▸ Instruction: From the rows below, write out word for word each line beginning with the one that contains "Lägg den hackade" and continuing through the one that contains "kan hjälpa till", both included.
┌──
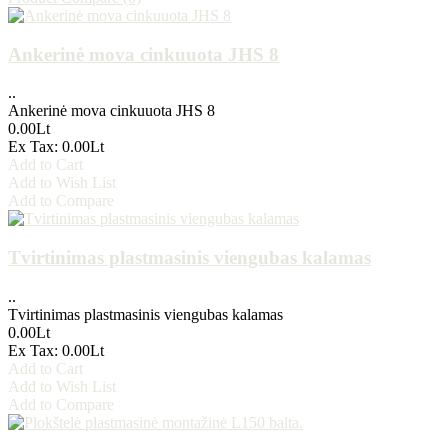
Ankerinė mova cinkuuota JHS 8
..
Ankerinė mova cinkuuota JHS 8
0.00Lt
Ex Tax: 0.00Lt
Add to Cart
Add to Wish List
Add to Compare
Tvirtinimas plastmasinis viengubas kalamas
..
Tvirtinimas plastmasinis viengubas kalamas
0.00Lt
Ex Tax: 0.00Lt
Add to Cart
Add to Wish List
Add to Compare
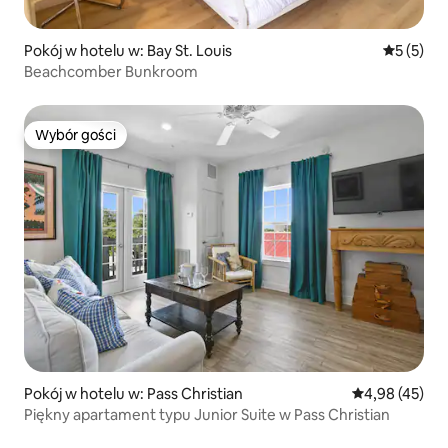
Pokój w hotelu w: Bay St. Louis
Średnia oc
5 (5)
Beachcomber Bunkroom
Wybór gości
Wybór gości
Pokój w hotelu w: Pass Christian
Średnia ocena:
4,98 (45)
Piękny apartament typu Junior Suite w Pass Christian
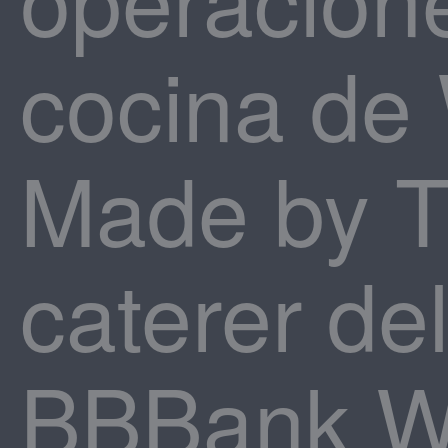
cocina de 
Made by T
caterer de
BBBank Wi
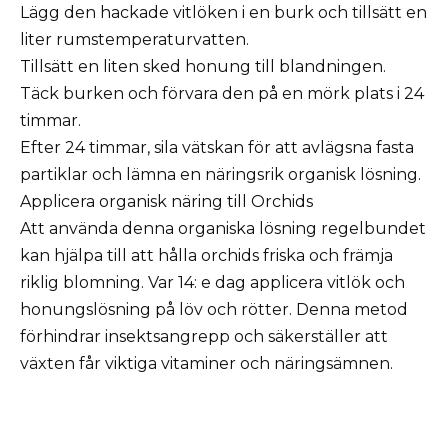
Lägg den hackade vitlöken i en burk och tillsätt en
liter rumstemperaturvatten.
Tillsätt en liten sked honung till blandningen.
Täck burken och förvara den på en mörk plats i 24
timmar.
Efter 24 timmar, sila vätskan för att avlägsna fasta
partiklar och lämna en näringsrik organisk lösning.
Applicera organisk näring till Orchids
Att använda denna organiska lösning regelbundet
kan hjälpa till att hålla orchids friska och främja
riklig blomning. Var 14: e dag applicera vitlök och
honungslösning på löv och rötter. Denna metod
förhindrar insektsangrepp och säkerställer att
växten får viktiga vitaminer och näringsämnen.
└──
┌──
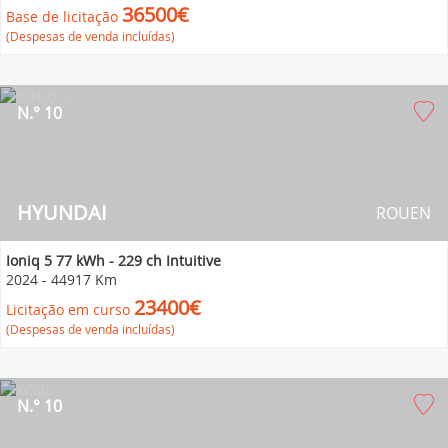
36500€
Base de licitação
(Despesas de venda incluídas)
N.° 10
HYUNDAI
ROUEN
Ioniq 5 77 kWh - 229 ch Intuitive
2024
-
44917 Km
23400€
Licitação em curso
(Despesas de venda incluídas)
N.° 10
└──
▸ Finished task:
Lägg den hackade vitlöken i en burk och tillsätt en
liter rumstemperaturvatten.
Tillsätt en liten sked honung till blandningen.
Täck burken och förvara den på en mörk plats i 24
timmar.
Efter 24 timmar, sila vätskan för att avlägsna fasta
partiklar och lämna en näringsrik organisk lösning.
Applicera organisk näring till Orchids
Att använda denna organiska lösning regelbundet
kan hjälpa till att hålla orchids friska och främja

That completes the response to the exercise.